TASK: Nothing in the records may be altered. Repeat them in full.
___ WORKING DATA ___
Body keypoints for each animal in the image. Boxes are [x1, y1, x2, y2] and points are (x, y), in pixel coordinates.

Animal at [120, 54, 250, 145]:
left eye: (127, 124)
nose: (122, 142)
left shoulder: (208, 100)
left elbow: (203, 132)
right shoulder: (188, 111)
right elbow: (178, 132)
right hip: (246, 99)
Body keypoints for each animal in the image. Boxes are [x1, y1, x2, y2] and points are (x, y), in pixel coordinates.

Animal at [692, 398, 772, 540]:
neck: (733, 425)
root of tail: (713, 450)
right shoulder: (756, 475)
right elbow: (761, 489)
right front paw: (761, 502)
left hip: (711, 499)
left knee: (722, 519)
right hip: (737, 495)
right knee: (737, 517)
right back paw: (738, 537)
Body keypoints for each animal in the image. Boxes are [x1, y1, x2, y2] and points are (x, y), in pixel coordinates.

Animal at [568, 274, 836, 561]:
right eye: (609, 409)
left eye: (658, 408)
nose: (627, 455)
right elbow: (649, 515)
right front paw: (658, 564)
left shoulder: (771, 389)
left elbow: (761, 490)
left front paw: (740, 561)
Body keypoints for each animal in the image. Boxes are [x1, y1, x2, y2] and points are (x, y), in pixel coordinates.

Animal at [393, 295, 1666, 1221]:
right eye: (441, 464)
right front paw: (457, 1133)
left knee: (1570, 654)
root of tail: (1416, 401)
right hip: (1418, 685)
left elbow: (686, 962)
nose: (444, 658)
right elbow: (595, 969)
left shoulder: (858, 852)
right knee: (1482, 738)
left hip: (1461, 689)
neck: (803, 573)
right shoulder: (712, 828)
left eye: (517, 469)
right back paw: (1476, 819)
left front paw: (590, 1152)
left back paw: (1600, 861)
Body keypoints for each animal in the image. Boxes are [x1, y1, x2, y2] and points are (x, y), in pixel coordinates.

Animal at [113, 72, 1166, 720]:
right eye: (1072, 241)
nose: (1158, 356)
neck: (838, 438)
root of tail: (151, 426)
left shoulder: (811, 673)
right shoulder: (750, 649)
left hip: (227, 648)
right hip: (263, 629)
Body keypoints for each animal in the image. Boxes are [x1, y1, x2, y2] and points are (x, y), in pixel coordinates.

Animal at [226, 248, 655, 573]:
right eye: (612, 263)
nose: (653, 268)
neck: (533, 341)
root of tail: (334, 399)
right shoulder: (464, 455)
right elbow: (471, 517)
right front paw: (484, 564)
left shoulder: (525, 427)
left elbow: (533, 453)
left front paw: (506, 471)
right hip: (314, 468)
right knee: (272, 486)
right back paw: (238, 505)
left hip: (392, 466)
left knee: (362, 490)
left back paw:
___
RESPONSE TO THIS TASK:
Body keypoints for each animal in the image. Boxes are [x1, y1, x2, y2] and points are (x, y), in pixel coordinates.

Animal at [120, 54, 250, 145]:
left eye: (127, 124)
nose: (122, 142)
left shoulder: (208, 100)
left elbow: (203, 132)
right shoulder: (188, 111)
right elbow: (178, 132)
right hip: (246, 99)
Body keypoints for each animal in the image. Boxes are [x1, y1, x2, y2] and points are (x, y), in pixel coordinates.

Animal at [692, 398, 772, 540]:
neck: (733, 425)
root of tail: (713, 450)
right shoulder: (756, 475)
right elbow: (761, 489)
right front paw: (761, 502)
left hip: (711, 499)
left knee: (722, 519)
right hip: (737, 495)
right knee: (737, 517)
right back paw: (738, 537)
Body keypoints for each animal in the image. Boxes are [x1, y1, x2, y2] and points are (x, y), in pixel coordinates.

Animal at [568, 274, 836, 561]:
right eye: (609, 409)
left eye: (658, 408)
nose: (627, 455)
right elbow: (649, 515)
right front paw: (658, 564)
left shoulder: (771, 389)
left elbow: (761, 490)
left front paw: (740, 561)
Body keypoints for each animal in the image. Boxes are [x1, y1, x2, y2] and points are (x, y), in pixel coordinates.

Animal at [393, 295, 1666, 1221]:
right eye: (441, 464)
right front paw: (457, 1133)
left knee: (1570, 654)
root of tail: (1416, 401)
right hip: (1418, 685)
left elbow: (686, 962)
nose: (444, 658)
right elbow: (595, 969)
left shoulder: (858, 852)
right knee: (1482, 738)
left hip: (1461, 689)
neck: (803, 573)
right shoulder: (712, 828)
left eye: (517, 469)
right back paw: (1476, 819)
left front paw: (590, 1152)
left back paw: (1600, 861)
Body keypoints for each animal in the image. Boxes are [x1, y1, x2, y2] and points are (x, y), in pixel coordinates.

Animal at [113, 72, 1166, 720]:
right eye: (1072, 241)
nose: (1158, 356)
neck: (838, 438)
root of tail: (151, 426)
left shoulder: (811, 673)
right shoulder: (750, 649)
left hip: (227, 648)
right hip: (263, 629)
Body keypoints for each animal in the image. Boxes are [x1, y1, x2, y2] and points are (x, y), in pixel coordinates.

Animal at [226, 248, 655, 573]:
right eye: (612, 263)
nose: (653, 268)
neck: (533, 341)
root of tail: (334, 399)
right shoulder: (464, 455)
right elbow: (471, 517)
right front paw: (484, 564)
left shoulder: (525, 427)
left elbow: (533, 453)
left front paw: (506, 471)
right hip: (314, 468)
right knee: (272, 486)
right back paw: (238, 505)
left hip: (392, 466)
left knee: (362, 490)
left back paw:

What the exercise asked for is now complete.